* Brano proposto *
^^^^^^^^

Luca Rossi e Sara Maimone, Facchini Rossi Michelutti Studio Legale Tributario

1. Premessa

Per “Sustainable Responible Investment (SRI)” si intende “una strategia di investimento orientata al medio-lungo periodo che, nella valutazione di imprese e istituzioni, integra l’analisi finanziaria con quella ambientale, sociale e di buon governo, al fine di creare valore per l’investitore e per la società nel suo complesso”[1]. Tale metodo si sostanzia nel superamento della visione tradizionale del sistema economico, in favore di un modello economico-produttivo caratterizzato dal perseguimento dei fattori ESG (Environmental, Social e Governace), al fine di realizzare la trasformazione globale delineata dall’Assemblea generale delle Nazioni Unite nell’Agenza 2030[2].

^^^^^^^^

* Sezione dati *
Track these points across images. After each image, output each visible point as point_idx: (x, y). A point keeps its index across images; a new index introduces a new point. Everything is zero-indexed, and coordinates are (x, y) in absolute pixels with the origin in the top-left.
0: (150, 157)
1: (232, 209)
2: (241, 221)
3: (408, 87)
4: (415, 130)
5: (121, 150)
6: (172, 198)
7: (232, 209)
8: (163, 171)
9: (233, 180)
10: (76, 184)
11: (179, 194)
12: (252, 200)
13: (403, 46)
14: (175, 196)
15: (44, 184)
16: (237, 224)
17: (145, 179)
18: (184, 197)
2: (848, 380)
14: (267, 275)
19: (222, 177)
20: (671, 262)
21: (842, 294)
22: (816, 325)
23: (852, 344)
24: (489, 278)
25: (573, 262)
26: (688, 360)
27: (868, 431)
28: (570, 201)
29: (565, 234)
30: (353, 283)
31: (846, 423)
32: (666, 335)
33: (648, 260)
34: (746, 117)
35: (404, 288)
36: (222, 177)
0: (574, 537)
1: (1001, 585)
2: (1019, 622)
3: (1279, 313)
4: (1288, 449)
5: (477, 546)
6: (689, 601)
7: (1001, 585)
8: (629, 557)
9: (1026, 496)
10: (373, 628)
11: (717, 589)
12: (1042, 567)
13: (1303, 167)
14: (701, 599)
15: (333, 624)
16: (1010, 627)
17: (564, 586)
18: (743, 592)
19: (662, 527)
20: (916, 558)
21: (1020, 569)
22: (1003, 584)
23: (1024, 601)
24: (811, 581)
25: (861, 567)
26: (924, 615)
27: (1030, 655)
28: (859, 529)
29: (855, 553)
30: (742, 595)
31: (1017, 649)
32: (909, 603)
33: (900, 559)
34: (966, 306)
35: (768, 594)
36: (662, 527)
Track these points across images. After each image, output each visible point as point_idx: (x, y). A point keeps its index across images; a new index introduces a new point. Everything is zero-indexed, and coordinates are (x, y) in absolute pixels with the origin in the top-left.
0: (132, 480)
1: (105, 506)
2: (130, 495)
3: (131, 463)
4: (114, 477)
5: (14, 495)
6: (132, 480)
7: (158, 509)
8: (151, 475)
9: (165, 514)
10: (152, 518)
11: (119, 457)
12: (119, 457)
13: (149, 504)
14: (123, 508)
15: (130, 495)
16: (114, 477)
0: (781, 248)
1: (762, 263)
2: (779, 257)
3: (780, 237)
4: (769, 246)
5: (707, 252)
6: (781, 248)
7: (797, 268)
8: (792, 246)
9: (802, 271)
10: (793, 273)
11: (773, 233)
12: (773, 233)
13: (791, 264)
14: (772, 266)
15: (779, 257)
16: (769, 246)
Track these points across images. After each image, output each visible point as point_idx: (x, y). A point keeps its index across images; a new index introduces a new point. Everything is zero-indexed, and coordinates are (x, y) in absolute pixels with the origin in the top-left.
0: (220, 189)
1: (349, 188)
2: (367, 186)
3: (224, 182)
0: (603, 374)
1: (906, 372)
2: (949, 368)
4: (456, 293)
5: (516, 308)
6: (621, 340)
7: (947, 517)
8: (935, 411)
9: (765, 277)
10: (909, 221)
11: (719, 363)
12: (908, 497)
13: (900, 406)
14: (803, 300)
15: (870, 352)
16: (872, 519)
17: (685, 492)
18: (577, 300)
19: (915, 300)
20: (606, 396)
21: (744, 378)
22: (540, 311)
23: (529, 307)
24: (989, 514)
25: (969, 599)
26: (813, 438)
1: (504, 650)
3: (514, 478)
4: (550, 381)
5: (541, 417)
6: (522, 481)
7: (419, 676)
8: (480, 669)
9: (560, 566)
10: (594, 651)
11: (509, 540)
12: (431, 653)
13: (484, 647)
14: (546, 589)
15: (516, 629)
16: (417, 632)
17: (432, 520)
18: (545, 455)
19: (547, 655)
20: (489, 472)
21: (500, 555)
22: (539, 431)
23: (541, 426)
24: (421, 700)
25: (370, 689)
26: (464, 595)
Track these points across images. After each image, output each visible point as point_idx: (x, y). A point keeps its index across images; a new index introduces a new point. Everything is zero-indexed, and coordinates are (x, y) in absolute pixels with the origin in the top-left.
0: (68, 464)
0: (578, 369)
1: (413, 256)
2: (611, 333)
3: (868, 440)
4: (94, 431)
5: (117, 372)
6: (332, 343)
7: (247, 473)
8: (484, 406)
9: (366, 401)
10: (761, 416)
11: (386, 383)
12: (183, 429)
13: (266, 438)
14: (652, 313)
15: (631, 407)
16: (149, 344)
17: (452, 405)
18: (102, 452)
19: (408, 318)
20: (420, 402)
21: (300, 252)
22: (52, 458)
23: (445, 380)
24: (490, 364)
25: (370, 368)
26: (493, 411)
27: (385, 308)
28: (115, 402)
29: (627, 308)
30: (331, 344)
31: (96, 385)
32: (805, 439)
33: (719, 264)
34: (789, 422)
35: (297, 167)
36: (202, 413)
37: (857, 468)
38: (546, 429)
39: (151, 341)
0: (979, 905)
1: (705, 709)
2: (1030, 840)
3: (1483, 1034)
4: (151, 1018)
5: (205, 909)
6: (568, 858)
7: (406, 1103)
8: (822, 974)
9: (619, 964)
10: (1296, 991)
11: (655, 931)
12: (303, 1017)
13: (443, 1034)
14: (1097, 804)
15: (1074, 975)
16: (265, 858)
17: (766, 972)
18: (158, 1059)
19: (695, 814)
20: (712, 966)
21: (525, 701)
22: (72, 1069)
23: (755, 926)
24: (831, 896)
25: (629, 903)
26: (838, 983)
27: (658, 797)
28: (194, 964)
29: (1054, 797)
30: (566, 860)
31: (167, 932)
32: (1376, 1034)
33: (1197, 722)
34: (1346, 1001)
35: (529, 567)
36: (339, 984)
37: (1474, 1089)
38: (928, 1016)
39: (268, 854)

^^^^^^^^

* Azioni richieste *
**a)** Come diventa la parte del brano sull'investimento sostenibile e responsabile che parte da "1. Premessa" e termina con "Unite nell’Agenza 2030[2].", se sostituisci "strategia" con "metodologia"?
**b)** Riprendi il brano sull'investimento sostenibile e responsabile e prosegui dopo la sua ultima frase.

* Risposte *
**a)**
1. Premessa

Per “Sustainable Responible Investment (SRI)” si intende “una metodologia di investimento orientata al medio-lungo periodo che, nella valutazione di imprese e istituzioni, integra l’analisi finanziaria con quella ambientale, sociale e di buon governo, al fine di creare valore per l’investitore e per la società nel suo complesso”[1]. Tale metodo si sostanzia nel superamento della visione tradizionale del sistema economico, in favore di un modello economico-produttivo caratterizzato dal perseguimento dei fattori ESG (Environmental, Social e Governace), al fine di realizzare la trasformazione globale delineata dall’Assemblea generale delle Nazioni Unite nell’Agenza 2030[2].

**b)**
Come noto, l’attuazione dell’Agenda 2030 presuppone un coordinato coinvolgimento di tutti gli attori del sistema economico, dalle imprese al settore pubblico, passando per la società civile ed i centri di ricerca. Data la rilevanza degli Obiettivi internazionali prefissati, nel 2018 la Commissione Europea ha emanato un Piano d’azione per finanziare la crescita sostenibile, il quale, tra l’altro, riconosce e attribuisce una grande importanza all’attività di orientamento dei flussi di capitali verso un’economia più sostenibile[3]. A tale riguardo, sulla base della futura tassonomia europea[4], si ritiene che l’elaborazione di una puntuale disciplina fiscale agevolativa – ad oggi, mancante – renderebbe certamente più appetibile la veicolazione del capitale verso progetti ed investimenti ESG. Più in particolare, l’emissione di taluni strumenti finanziari potrebbe assumere un ruolo sempre più determinante nel delineare un sistema economico ESG compliant, poiché l’integrazione dei criteri di sostenibilità ambientale, sociale e di governance nelle politiche d’investimento consente di prevenire una serie di rischi difficilmente individuabili con la sola analisi economico-finanziaria.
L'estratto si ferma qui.